Una “nutrita delegazione lucana” – fra cui il consigliere regionale Nicola Benedetto, dirigenti ed amministratori del partito – sarà presente domani a Roma all’assemblea nazionale di Cento Democratico.
Lo annuncia in una nota il componente della direzione nazionale di Cd, Luigi Scaglione. “Il Pd – commenta il dirigente di Cd – deve decidere se vuole convivere o vuole vivere da solo e a noi non basta recriminare. E il Presidente Pittella deve prendere atto che il suo governo di tecnici lo sta ingessando e caricando di responsabilità invece che di sollevare il peso della sofferenza di un territorio. Siamo pronti a fare la nostra parte. Lo abbiamo dimostrato in Basilicata, lo abbiamo dimostrato a Potenza con il nostro 6 per cento circa e due consiglieri, perdendo poi al ballottaggio per le difficoltà comunicative del Pd al suo interno o eleggendo i sindaci come avvenuto a Bernalda e Valsinni; lo dimostreremo – aggiunge Scaglione – con la nostra lista a Matera il prossimo anno e poi a Melfi l'anno successivo. Diamo una linea forte, diciamo no alle alleanze a macchia di leopardo e rilanciamo una dinamica di rapporti con le aree centriste, anche se non è facile, proprio sui territori (come evocato dai nostri Tabacci, Sanza, Bicchielli) ancor più di quanto non lo sia a Roma”.

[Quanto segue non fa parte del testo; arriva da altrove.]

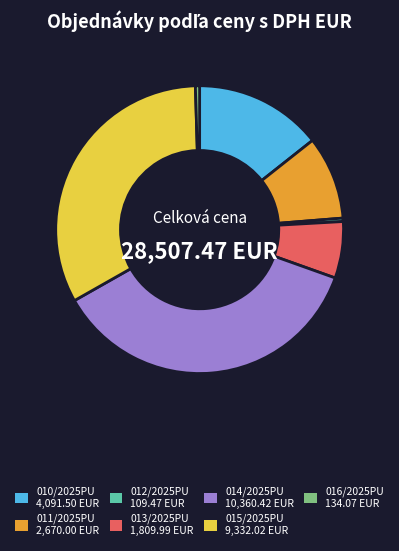

Is the sum of 015/2025PU and 016/2025PU greater than half?

No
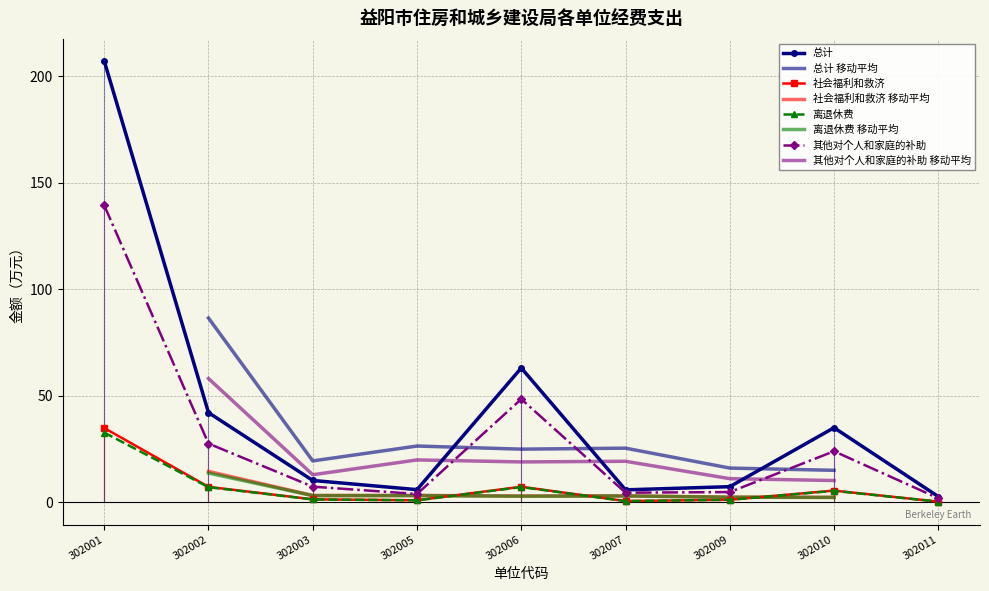

What is the difference between the highest and lowest values at 302010?

29.6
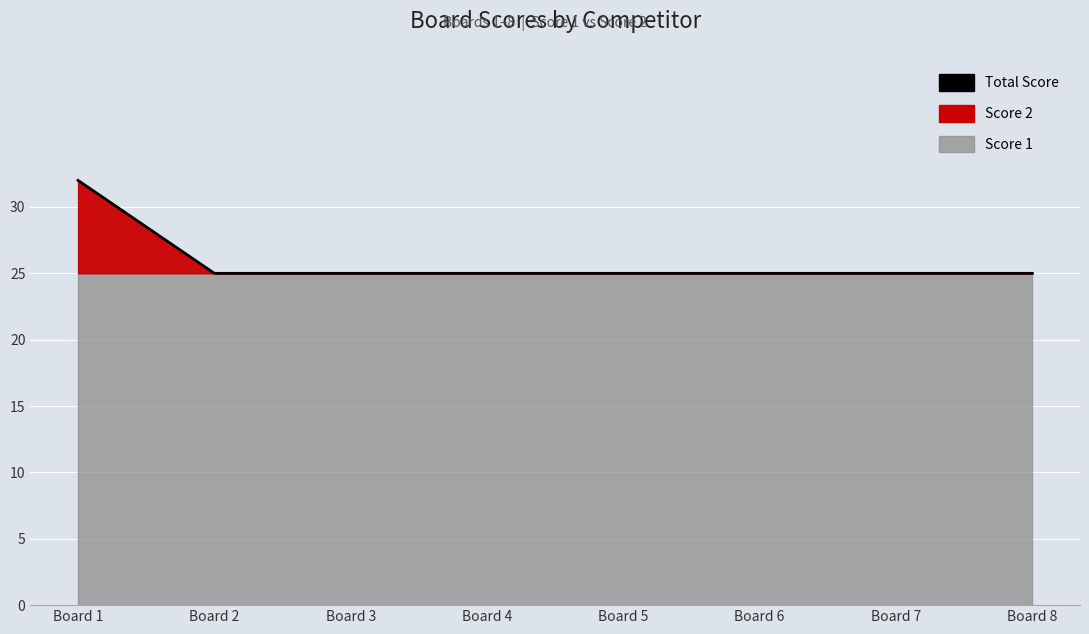

How many lines are shown in the chart?

1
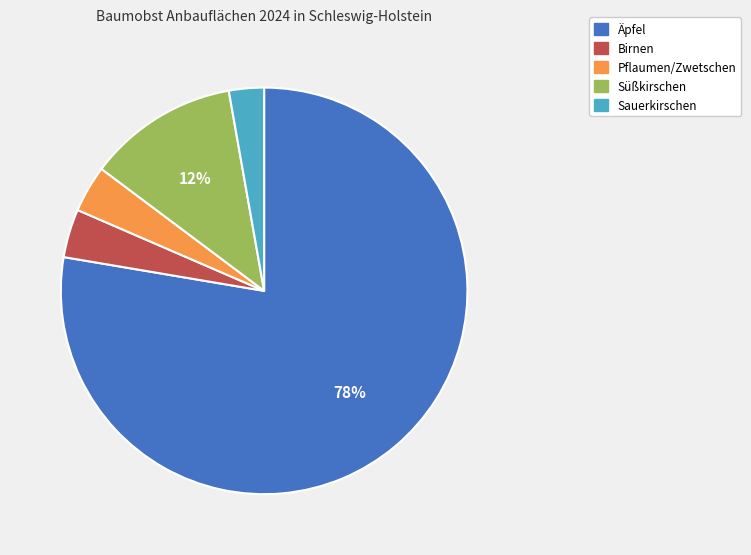

How many segments does this pie chart have?

5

Secondo Scaglione “ha ragione purtroppo la Lega che chiede più poteri concreti alle Regioni, ma trovo dissacrante che questo tema lo si leghi alle ipotesi di utilizzo delle risorse del sottosuolo (gas, petrolio, acqua) che per esempio abbondano nella nostra Regione, senza le adeguate compensazioni economiche o di sviluppo da garantire ai territori come proposto dal nostro consigliere regionale Benedetto ed a cui la maggioranza del Pd prima ha detto si e poi ha fatto marcia indietro, per assorbirne i benefici e lasciarci invece i danni”.
“Una nutrita delegazione lucana – dice ancora Scaglione – parteciperà sabato all'assemblea nazionale di Centro Democratico a Roma. Immagino questa e quelle che verranno nei prossimi mesi nelle nostre regioni, nella consapevolezza di avere la voglia e la forza di guardare ad un Paese, l'Italia, dove le differenze sociali, quelle politiche, quelle economiche, diventano ricchezza e opportunità, più che paure da evocare”.